**What the exercise asks**
Only the lines from the one with "Decomposing u<sub>1</sub> and" through the end of the data are wanted, copied exactly.
▼
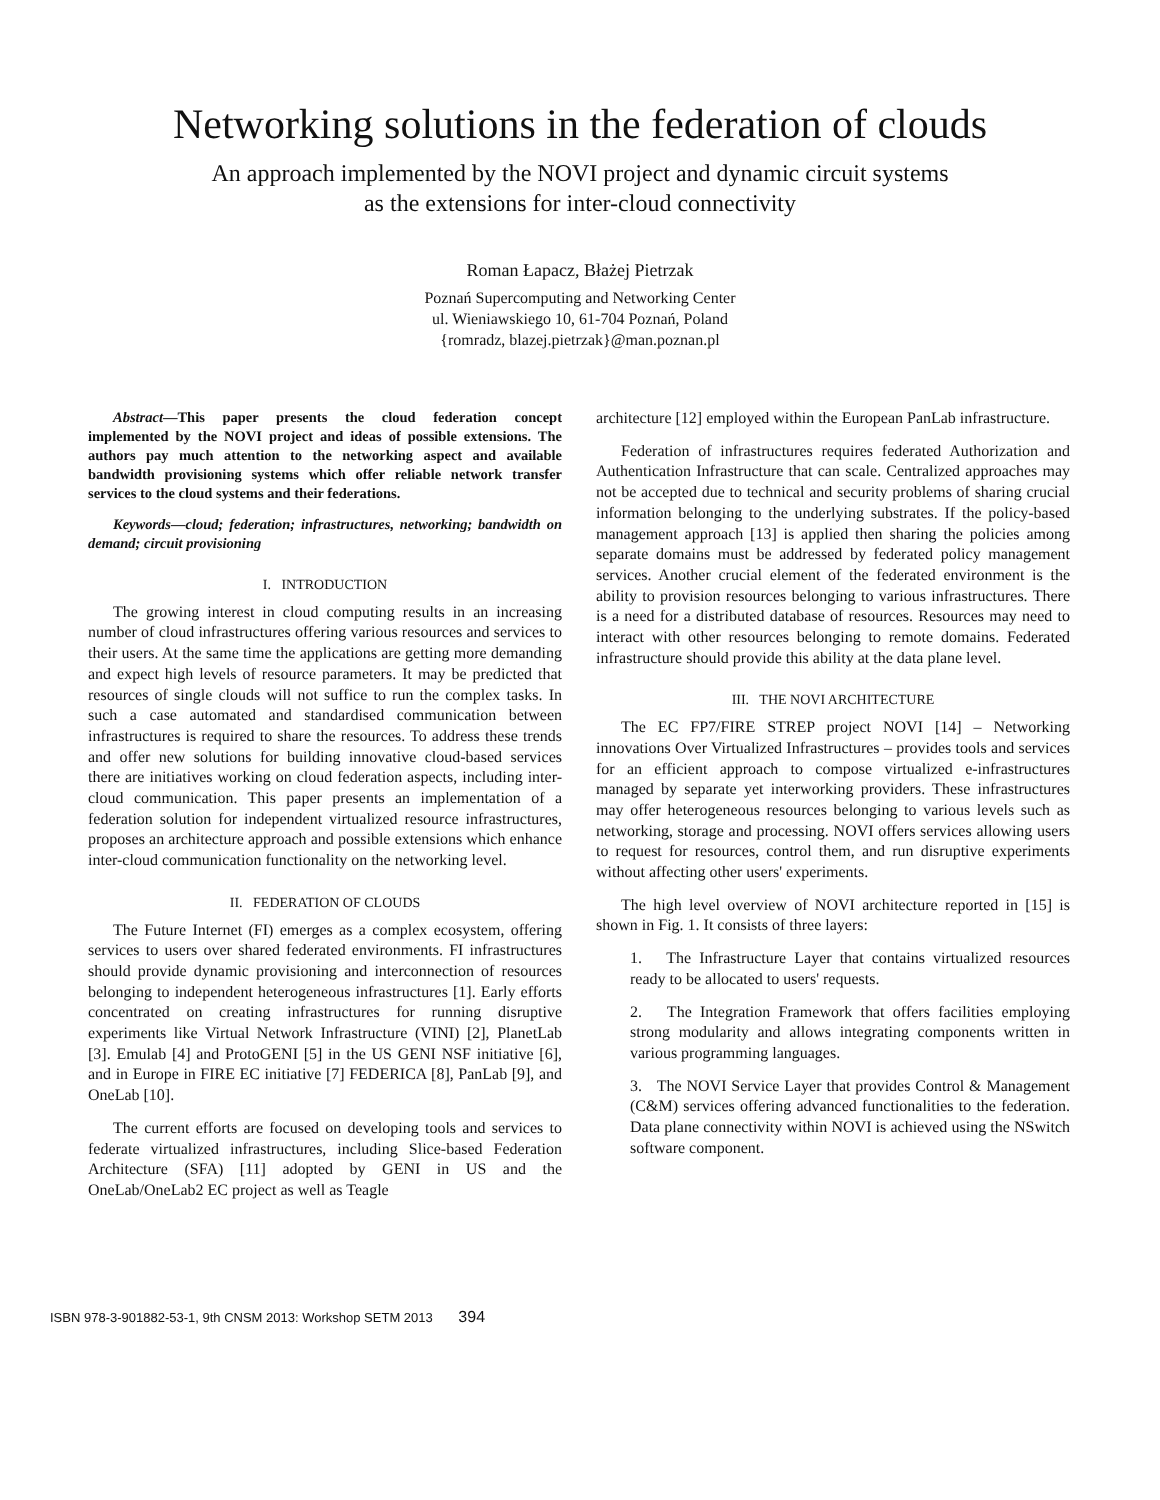Networking solutions in the federation of clouds
An approach implemented by the NOVI project and dynamic circuit systems
as the extensions for inter-cloud connectivity
Roman Łapacz, Błażej Pietrzak
Poznań Supercomputing and Networking Center
ul. Wieniawskiego 10, 61-704 Poznań, Poland
{romradz, blazej.pietrzak}@man.poznan.pl
Abstract—This paper presents the cloud federation concept implemented by the NOVI project and ideas of possible extensions. The authors pay much attention to the networking aspect and available bandwidth provisioning systems which offer reliable network transfer services to the cloud systems and their federations.
Keywords—cloud; federation; infrastructures, networking; bandwidth on demand; circuit provisioning
I. INTRODUCTION
The growing interest in cloud computing results in an increasing number of cloud infrastructures offering various resources and services to their users. At the same time the applications are getting more demanding and expect high levels of resource parameters. It may be predicted that resources of single clouds will not suffice to run the complex tasks. In such a case automated and standardised communication between infrastructures is required to share the resources. To address these trends and offer new solutions for building innovative cloud-based services there are initiatives working on cloud federation aspects, including inter-cloud communication. This paper presents an implementation of a federation solution for independent virtualized resource infrastructures, proposes an architecture approach and possible extensions which enhance inter-cloud communication functionality on the networking level.
II. FEDERATION OF CLOUDS
The Future Internet (FI) emerges as a complex ecosystem, offering services to users over shared federated environments. FI infrastructures should provide dynamic provisioning and interconnection of resources belonging to independent heterogeneous infrastructures [1]. Early efforts concentrated on creating infrastructures for running disruptive experiments like Virtual Network Infrastructure (VINI) [2], PlanetLab [3]. Emulab [4] and ProtoGENI [5] in the US GENI NSF initiative [6], and in Europe in FIRE EC initiative [7] FEDERICA [8], PanLab [9], and OneLab [10].
The current efforts are focused on developing tools and services to federate virtualized infrastructures, including Slice-based Federation Architecture (SFA) [11] adopted by GENI in US and the OneLab/OneLab2 EC project as well as Teagle
architecture [12] employed within the European PanLab infrastructure.
Federation of infrastructures requires federated Authorization and Authentication Infrastructure that can scale. Centralized approaches may not be accepted due to technical and security problems of sharing crucial information belonging to the underlying substrates. If the policy-based management approach [13] is applied then sharing the policies among separate domains must be addressed by federated policy management services. Another crucial element of the federated environment is the ability to provision resources belonging to various infrastructures. There is a need for a distributed database of resources. Resources may need to interact with other resources belonging to remote domains. Federated infrastructure should provide this ability at the data plane level.
III. THE NOVI ARCHITECTURE
The EC FP7/FIRE STREP project NOVI [14] – Networking innovations Over Virtualized Infrastructures – provides tools and services for an efficient approach to compose virtualized e-infrastructures managed by separate yet interworking providers. These infrastructures may offer heterogeneous resources belonging to various levels such as networking, storage and processing. NOVI offers services allowing users to request for resources, control them, and run disruptive experiments without affecting other users' experiments.
The high level overview of NOVI architecture reported in [15] is shown in Fig. 1. It consists of three layers:
1. The Infrastructure Layer that contains virtualized resources ready to be allocated to users' requests.
2. The Integration Framework that offers facilities employing strong modularity and allows integrating components written in various programming languages.
3. The NOVI Service Layer that provides Control & Management (C&M) services offering advanced functionalities to the federation. Data plane connectivity within NOVI is achieved using the NSwitch software component.
ISBN 978-3-901882-53-1, 9th CNSM 2013: Workshop SETM 2013 394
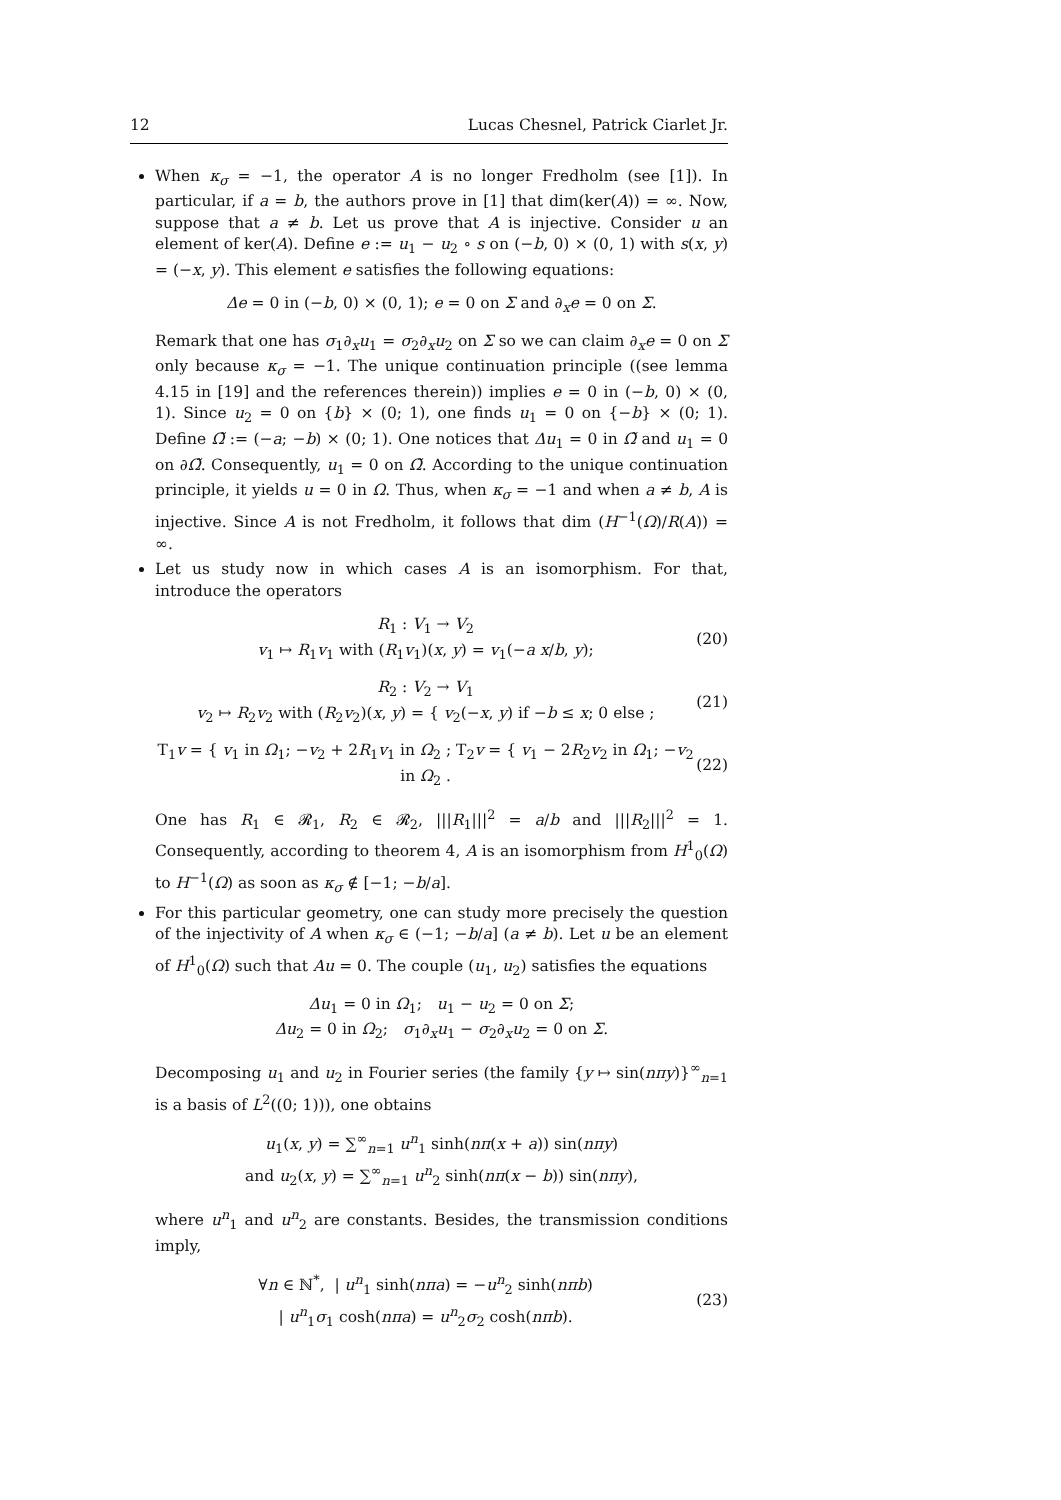12 Lucas Chesnel, Patrick Ciarlet Jr.
When κ<sub>σ</sub> = −1, the operator A is no longer Fredholm (see [1]). In particular, if a = b, the authors prove in [1] that dim(ker(A)) = ∞. Now, suppose that a ≠ b. Let us prove that A is injective. Consider u an element of ker(A). Define e := u<sub>1</sub> − u<sub>2</sub> ∘ s on (−b, 0) × (0, 1) with s(x, y) = (−x, y). This element e satisfies the following equations:
Δe = 0 in (−b, 0) × (0, 1); e = 0 on Σ and ∂<sub>x</sub>e = 0 on Σ.
Remark that one has σ<sub>1</sub>∂<sub>x</sub>u<sub>1</sub> = σ<sub>2</sub>∂<sub>x</sub>u<sub>2</sub> on Σ so we can claim ∂<sub>x</sub>e = 0 on Σ only because κ<sub>σ</sub> = −1. The unique continuation principle ((see lemma 4.15 in [19] and the references therein)) implies e = 0 in (−b, 0) × (0, 1). Since u<sub>2</sub> = 0 on {b} × (0; 1), one finds u<sub>1</sub> = 0 on {−b} × (0; 1). Define Ω̃ := (−a; −b) × (0; 1). One notices that Δu<sub>1</sub> = 0 in Ω̃ and u<sub>1</sub> = 0 on ∂Ω̃. Consequently, u<sub>1</sub> = 0 on Ω̃. According to the unique continuation principle, it yields u = 0 in Ω. Thus, when κ<sub>σ</sub> = −1 and when a ≠ b, A is injective. Since A is not Fredholm, it follows that dim (H<sup>−1</sup>(Ω)/R(A)) = ∞.
Let us study now in which cases A is an isomorphism. For that, introduce the operators
R<sub>1</sub> : V<sub>1</sub> → V<sub>2</sub>
v<sub>1</sub> ↦ R<sub>1</sub>v<sub>1</sub> with (R<sub>1</sub>v<sub>1</sub>)(x, y) = v<sub>1</sub>(−a x/b, y);
(20)
R<sub>2</sub> : V<sub>2</sub> → V<sub>1</sub>
v<sub>2</sub> ↦ R<sub>2</sub>v<sub>2</sub> with (R<sub>2</sub>v<sub>2</sub>)(x, y) = { v<sub>2</sub>(−x, y) if −b ≤ x; 0 else ;
(21)
T<sub>1</sub>v = { v<sub>1</sub> in Ω<sub>1</sub>; −v<sub>2</sub> + 2R<sub>1</sub>v<sub>1</sub> in Ω<sub>2</sub> ; T<sub>2</sub>v = { v<sub>1</sub> − 2R<sub>2</sub>v<sub>2</sub> in Ω<sub>1</sub>; −v<sub>2</sub> in Ω<sub>2</sub> .
(22)
One has R<sub>1</sub> ∈ 𝓡<sub>1</sub>, R<sub>2</sub> ∈ 𝓡<sub>2</sub>, |||R<sub>1</sub>|||<sup>2</sup> = a/b and |||R<sub>2</sub>|||<sup>2</sup> = 1. Consequently, according to theorem 4, A is an isomorphism from H<sup>1</sup><sub>0</sub>(Ω) to H<sup>−1</sup>(Ω) as soon as κ<sub>σ</sub> ∉ [−1; −b/a].
For this particular geometry, one can study more precisely the question of the injectivity of A when κ<sub>σ</sub> ∈ (−1; −b/a] (a ≠ b). Let u be an element of H<sup>1</sup><sub>0</sub>(Ω) such that Au = 0. The couple (u<sub>1</sub>, u<sub>2</sub>) satisfies the equations
Δu<sub>1</sub> = 0 in Ω<sub>1</sub>; u<sub>1</sub> − u<sub>2</sub> = 0 on Σ;
Δu<sub>2</sub> = 0 in Ω<sub>2</sub>; σ<sub>1</sub>∂<sub>x</sub>u<sub>1</sub> − σ<sub>2</sub>∂<sub>x</sub>u<sub>2</sub> = 0 on Σ.
Decomposing u<sub>1</sub> and u<sub>2</sub> in Fourier series (the family {y ↦ sin(nπy)}<sup>∞</sup><sub>n=1</sub> is a basis of L<sup>2</sup>((0; 1))), one obtains
u<sub>1</sub>(x, y) = ∑<sup>∞</sup><sub>n=1</sub> u<sup>n</sup><sub>1</sub> sinh(nπ(x + a)) sin(nπy)
and u<sub>2</sub>(x, y) = ∑<sup>∞</sup><sub>n=1</sub> u<sup>n</sup><sub>2</sub> sinh(nπ(x − b)) sin(nπy),
where u<sup>n</sup><sub>1</sub> and u<sup>n</sup><sub>2</sub> are constants. Besides, the transmission conditions imply,
∀n ∈ ℕ<sup>*</sup>, | u<sup>n</sup><sub>1</sub> sinh(nπa) = −u<sup>n</sup><sub>2</sub> sinh(nπb)
| u<sup>n</sup><sub>1</sub>σ<sub>1</sub> cosh(nπa) = u<sup>n</sup><sub>2</sub>σ<sub>2</sub> cosh(nπb).
(23)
▲
**Answer section**
Decomposing u<sub>1</sub> and u<sub>2</sub> in Fourier series (the family {y ↦ sin(nπy)}<sup>∞</sup><sub>n=1</sub> is a basis of L<sup>2</sup>((0; 1))), one obtains
u<sub>1</sub>(x, y) = ∑<sup>∞</sup><sub>n=1</sub> u<sup>n</sup><sub>1</sub> sinh(nπ(x + a)) sin(nπy)
and u<sub>2</sub>(x, y) = ∑<sup>∞</sup><sub>n=1</sub> u<sup>n</sup><sub>2</sub> sinh(nπ(x − b)) sin(nπy),
where u<sup>n</sup><sub>1</sub> and u<sup>n</sup><sub>2</sub> are constants. Besides, the transmission conditions imply,
∀n ∈ ℕ<sup>*</sup>, | u<sup>n</sup><sub>1</sub> sinh(nπa) = −u<sup>n</sup><sub>2</sub> sinh(nπb)
| u<sup>n</sup><sub>1</sub>σ<sub>1</sub> cosh(nπa) = u<sup>n</sup><sub>2</sub>σ<sub>2</sub> cosh(nπb).
(23)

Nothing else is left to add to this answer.